==== Фрагмент текста ====

В 1970 г. вышел в свет последний незавершенный роман М. Домбровской «Приключения мыслящего человека». В дневнике писательницы, приложенном к роману, содержится любопытное признание: «Форма романа мне опротивела – другой выдумать не могу, никому не перепрыгнуть через себя». В этом высказывании Домбровской отразились поиски ею формы, наиболее адекватной грандиозному замыслу создать эпопею польской жизни XX в. Но оно, как и сам роман, свидетельствует и о попытке отхода польской прозы от традиционной эпики. Домбровская, стремясь, по ее словам, «выскользнуть из старой эпической шкуры», широко использует в романе подлинные материалы и документы: письма, дневники, опубликованные ранее воспоминания, печать периода гитлеровской оккупации и т. д. Иногда она их перерабатывает, но часто просто «вклеивает» в роман документы в подлинном виде. Однако Домбровской не удалось достичь ни целостности видения польской истории XX в., ни подлинности в изображении отдельных событий (например, Варшавского восстания 1944 г., трактуемого в духе официальной идеологии тех лет).
Большой интерес читателей и критики вызвал, однако, не роман М. Домбровской, а ее «Дневник» за 1914–1965 гг., изданный в пяти томах в 1988 г. (более полное издание в семи томах – 1996–2000 гг.). Страницы «Дневника» рисуют впечатляющую картину трудной идейной и эмоциональной жизни писательницы и времени, в котором ей довелось жить.
В ином ключе, но тоже с использованием нетрадиционных решений, приемов «литературы факта» попытался показать судьбу человека как вместилище истории Польши XX в. Е. Брошкевич в романе «Десять заповедей» (в двух частях: «Долго и счастливо», 1970; «Не прелюбодействуй, не укради», 1971).
Герою этого романа с символическим именем Ян Лях довелось побывать во множестве переплетов. Роман складывается из «наплывов» воспоминаний героя, составляющих в целом занимательный рассказ – автобиографию. В одиссее героя романа, как в сказочном зеркале, отражается «польская судьба», крутые повороты национальной истории XX в. (не случайно Ян Лях – ровесник века, год рождения 1900), разнообразные потрясения, драмы и трагедии, явившиеся уделом поляков. Объединенные в судьбе одного героя, они приобретают большой символический смысл, ибо герой буквально и в огне не горит, и в воде не тонет, и, главное, сохраняет веру и «упрямую, постоянно оживающую надежду» на осуществление мечты свободной и достойной жизни для всех.

==== Исходные данные ====

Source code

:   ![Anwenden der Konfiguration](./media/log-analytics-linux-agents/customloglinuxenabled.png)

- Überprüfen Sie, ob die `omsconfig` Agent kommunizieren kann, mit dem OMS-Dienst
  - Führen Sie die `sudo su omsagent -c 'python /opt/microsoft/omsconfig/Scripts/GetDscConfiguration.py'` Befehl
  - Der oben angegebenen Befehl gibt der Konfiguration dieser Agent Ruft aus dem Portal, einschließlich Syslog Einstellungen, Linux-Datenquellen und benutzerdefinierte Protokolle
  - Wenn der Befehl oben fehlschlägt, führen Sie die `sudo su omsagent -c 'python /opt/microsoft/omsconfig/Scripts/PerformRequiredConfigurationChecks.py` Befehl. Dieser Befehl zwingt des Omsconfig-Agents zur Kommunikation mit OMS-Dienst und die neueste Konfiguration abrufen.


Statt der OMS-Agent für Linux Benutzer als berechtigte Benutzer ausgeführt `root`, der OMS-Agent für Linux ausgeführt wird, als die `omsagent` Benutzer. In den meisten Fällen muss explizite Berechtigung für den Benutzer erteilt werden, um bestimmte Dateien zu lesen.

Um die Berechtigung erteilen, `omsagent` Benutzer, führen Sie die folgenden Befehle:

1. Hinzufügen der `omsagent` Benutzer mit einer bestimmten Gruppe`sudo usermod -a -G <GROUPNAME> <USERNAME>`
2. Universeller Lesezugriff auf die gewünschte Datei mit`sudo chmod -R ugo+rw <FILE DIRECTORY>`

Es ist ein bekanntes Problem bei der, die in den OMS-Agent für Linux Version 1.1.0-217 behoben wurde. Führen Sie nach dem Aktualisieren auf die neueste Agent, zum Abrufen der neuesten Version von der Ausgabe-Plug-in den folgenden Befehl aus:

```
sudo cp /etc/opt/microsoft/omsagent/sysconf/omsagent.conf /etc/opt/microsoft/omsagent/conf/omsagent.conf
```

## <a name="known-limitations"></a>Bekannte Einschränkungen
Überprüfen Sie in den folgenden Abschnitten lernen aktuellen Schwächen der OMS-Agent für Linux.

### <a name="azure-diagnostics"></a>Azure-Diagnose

====

# Что сделать
1. Выведите часть фрагмента о польской прозе, которая начинается словами "Большой интерес читателей" и заканчивается словами "ей довелось жить.".
2. Перечислите все названия произведений, упомянутые во фрагменте о польской прозе.

# Ответы
1.
Большой интерес читателей и критики вызвал, однако, не роман М. Домбровской, а ее «Дневник» за 1914–1965 гг., изданный в пяти томах в 1988 г. (более полное издание в семи томах – 1996–2000 гг.). Страницы «Дневника» рисуют впечатляющую картину трудной идейной и эмоциональной жизни писательницы и времени, в котором ей довелось жить.

2.
«Приключения мыслящего человека»
«Дневник»
«Десять заповедей»
«Долго и счастливо»
«Не прелюбодействуй, не укради»